= Passage to read =
Class HiveDefaultRecordReader

java.lang.Object
org.apache.drill.exec.store.AbstractRecordReader
org.apache.drill.exec.store.hive.readers.HiveDefaultRecordReader
All Implemented Interfaces:
AutoCloseable, RecordReader
Direct Known Subclasses:
HiveTextRecordReader

public class HiveDefaultRecordReader extends AbstractRecordReader
Reader which uses complex writer underneath to fill in value vectors with data read from Hive. At first glance initialization code in the writer looks cumbersome, but in the end it's main aim is to prepare list of key fields used in next() and readHiveRecordAndInsertIntoRecordBatch(Object rowValue) methods.

In a nutshell, the reader is used in two stages: 1) Setup stage configures mapredReader, partitionObjInspector, partitionDeserializer, list of HiveValueWriters for each column in record batch, partition vectors and values 2) Reading stage uses objects configured previously to get rows from InputSplits, represent each row as Struct of columns values, and write each row value of column into Drill's value vectors using HiveValueWriter for each specific column

  • Field Details

    • logger

      protected static final org.slf4j.Logger logger
    • TARGET_RECORD_COUNT

      public static final int TARGET_RECORD_COUNT
      Max amount of records that can be consumed by one next() method call
      See Also:
    • outputWriter

      protected VectorContainerWriter outputWriter
      Manages all writes to value vectors received using OutputMutator
    • partitionDeserializer

      protected org.apache.hadoop.hive.serde2.Deserializer partitionDeserializer
      Deserializer to be used for deserialization of row. Depending on partition presence it may be partition or table deserializer.
    • partitionToTableSchemaConverter

      protected org.apache.hadoop.hive.serde2.objectinspector.ObjectInspectorConverters.Converter partitionToTableSchemaConverter
      Converts value deserialized using partitionDeserializer
    • empty

      protected boolean empty
      At the moment of mapredReader instantiation we can check inputSplits, if splits aren't present than there are no records to read, so mapredReader can finish work early.
    • mapredReader

      protected org.apache.hadoop.mapred.RecordReader<Object,Object> mapredReader
      Reader used to to get data from InputSplits
    • valueHolder

      protected Object valueHolder
      Helper object used together with mapredReader to get data from InputSplit.
  • Constructor Details

    • HiveDefaultRecordReader

      public HiveDefaultRecordReader(HiveTableWithColumnCache table, HivePartition partition, Collection<org.apache.hadoop.mapred.InputSplit> inputSplits, List<SchemaPath> projectedColumns, FragmentContext context, org.apache.hadoop.hive.conf.HiveConf hiveConf, org.apache.hadoop.security.UserGroupInformation proxyUgi)
      Readers constructor called by initializer.

= Assigned task 1 =
About the HiveDefaultRecordReader page:
(a) Which class is listed as a direct known subclass?
(b) What does TARGET_RECORD_COUNT limit?
(c) What is mapredReader used for?
= Assigned task 2 =
Could you continue the HiveDefaultRecordReader page from its final line?

= Data provided =
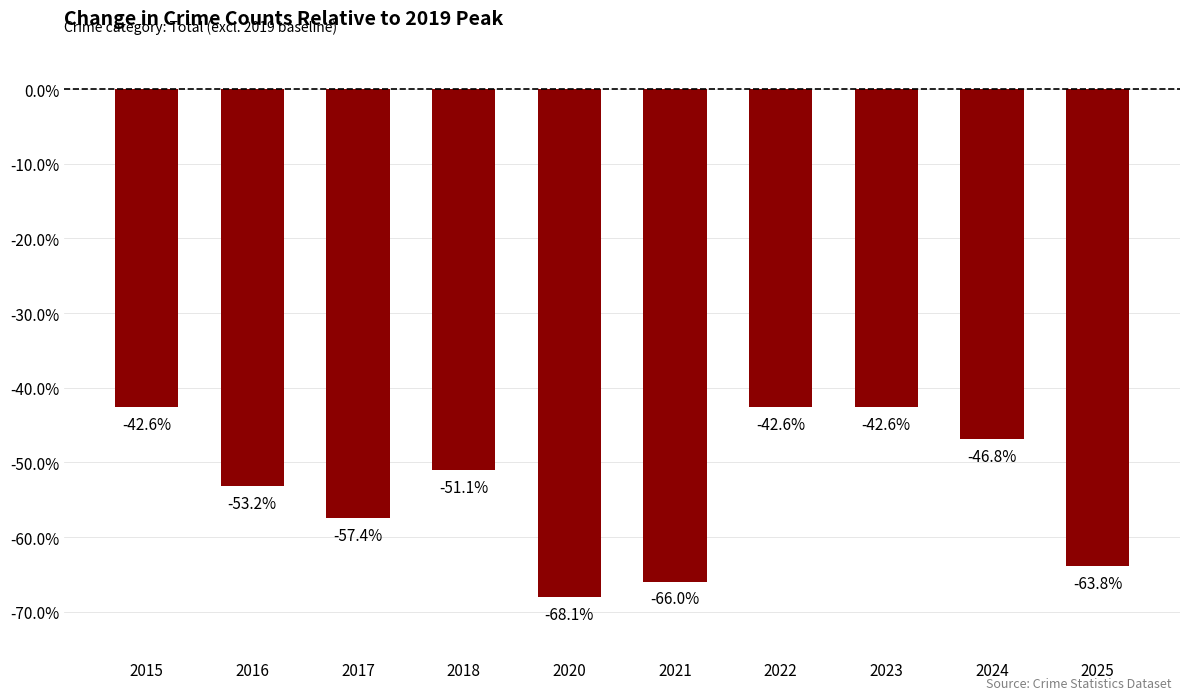

Where is the data nearest to the value -55?

2016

= Output 1 =
(a) HiveTextRecordReader.
(b) The maximum number of records that one next() method call can consume.
(c) It is used to get data from InputSplits.

= Output 2 =
      Parameters:
      table - metadata about Hive table being read
      partition - holder of metadata about table partitioning
      inputSplits - input splits for reading data from distributed storage
      projectedColumns - target columns for scan
      context - fragmentContext of fragment
      hiveConf - Hive configuration
      proxyUgi - user/group info to be used for initialization
  • Method Details

    • setup

      public void setup(OperatorContext context, OutputMutator output) throws ExecutionSetupException
      Description copied from interface: RecordReader
      Configure the RecordReader with the provided schema and the record batch that should be written to.
      Parameters:
      context - operator context for the reader
      output - The place where output for a particular scan should be written. The record reader is responsible for mutating the set of schema values for that particular record.
      Throws:
      ExecutionSetupException
    • internalInit

      protected void internalInit(Properties hiveTableProperties)
      Default implementation does nothing, used to apply skip header/footer functionality
      Parameters:
      hiveTableProperties - hive table properties
    • next

      public int next()
      Description copied from interface: RecordReader
      Increments this record reader forward, writing via the provided output mutator into the output batch.
      Returns:
      The number of additional records added to the output.
    • readHiveRecordAndInsertIntoRecordBatch

      protected void readHiveRecordAndInsertIntoRecordBatch(Object rowValue)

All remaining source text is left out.